# Brief 1:
Echo the passage on education in Latur word for word, starting with "The success of" and going on through "from good teachers.".
# Brief 2:
According to the passage on education in Latur, why did colleges in Marathwada send their teachers to the villages during 1970-1980? Answer in one to three sentences.
# Brief 3:
Finish out the next part of the passage on education in Latur, picking up after its final sentence.

# Text excerpt:
The success of Latur is truly amazing. While western Maharashtra progressed economically and socio-culturally Vidarbha and Marathawada regions remained backward as far as education was concerned. Latur, one of the seven districts of drought-prone Marathwada, was a part of Hyderabad State before Independence. Until 1950, students from Marathwada had to go to Hyderabad to attend college. The then Chief Minister of Maharashtra, Y.B. Chavan, encouraged the establishment of schools and colleges in rural Marathwada. Gradually, some of these educational institutions came to have well-equipped laboratories and excellent libraries, apart from good teachers.

The decade of 1970-1980 was a critical period for the majority of the colleges in Marathwada. The University Grants Commission (UGC) offered grants in proportion to the number of students. This compelled colleges to send its teachers to the villages in search of students. Dr. J.M Waghmare, the founder principal of the Rajarshi Shahu College, urged fellow teachers to go to the villages and help people overcome their fear of college education. Dr. A.S. Jadhav, the Vice-Principal of the Rajarshi Shahu College, exhorted his colleagues to cut short their vacations and utilise it to teach students. This idea clicked. With teachers devoting personal attention to each student, success became a hallmark of the Rajarshi Shahu College. The working spirit evolved by Waghamre and Jadhav is maintained even now.

# Given information:
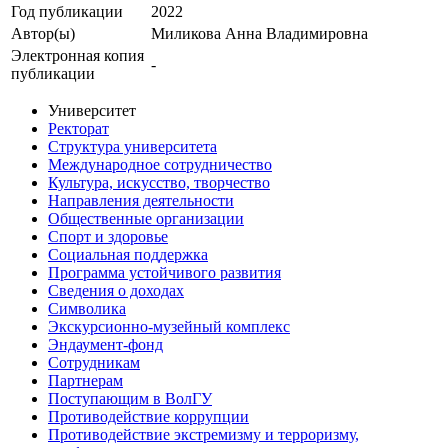
Год публикации
2022
Автор(ы)
Миликова Анна Владимировна
Электронная копия
-
публикации
Университет
Ректорат
Структура университета
Международное сотрудничество
Культура, искусство, творчество
Направления деятельности
Общественные организации
Спорт и здоровье
Социальная поддержка
Программа устойчивого развития
Сведения о доходах
Символика
Экскурсионно-музейный комплекс
Эндаумент-фонд
Сотрудникам
Партнерам
Поступающим в ВолГУ
Противодействие коррупции
Противодействие экстремизму и терроризму,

# Answer area 1:
The success of Latur is truly amazing. While western Maharashtra progressed economically and socio-culturally Vidarbha and Marathawada regions remained backward as far as education was concerned. Latur, one of the seven districts of drought-prone Marathwada, was a part of Hyderabad State before Independence. Until 1950, students from Marathwada had to go to Hyderabad to attend college. The then Chief Minister of Maharashtra, Y.B. Chavan, encouraged the establishment of schools and colleges in rural Marathwada. Gradually, some of these educational institutions came to have well-equipped laboratories and excellent libraries, apart from good teachers.

# Answer area 2:
The University Grants Commission offered grants in proportion to the number of students. This compelled the colleges to send their teachers to the villages in search of students.

# Answer area 3:
With academic competition becoming fierce in the 1980s, teachers in Latur also decided to improve the curriculum and teaching pattern in their colleges. The Rajarshi Shahu College and later the Dayanand College adopted innovative teaching techniques. Every student was given personal guidance after his/her capabilities were evaluated. Parents were briefed and consulted. Suggestion boxes were kept near classrooms so that students could offer their evaluation of the performance of their teachers. Teachers thus became accountable to the students. The Shahu method of education was later adopted by the Mahatma Gandhi College, Ahmedpur, near Latur.

In 1987, the Supreme Court, in a landmark judgment revoked the restrictions based on geographical regions in the matter of admission to professional colleges. Until then, a student from Marathwada or Konkan could join only colleges in their own region. Now 70 per cent of the total intake in professional colleges are from that particular region and 30 per cent from outside the region, on the basis of merit. From 1988 to 1999, students from the Shahu College accounted for about 120 seats in all government medical colleges and 80 seats in the engineering colleges, in the merit quota. Students of the Dayanand College and the Mahatma Gandhi College were not far behind. Thus Latur grabbed 90 per cent of the open seats in professional colleges across the State year after year. This brought Latur to the limelight in the State. Candidates from the neighbouring districts of Marathwada began to seek admission in Latur colleges.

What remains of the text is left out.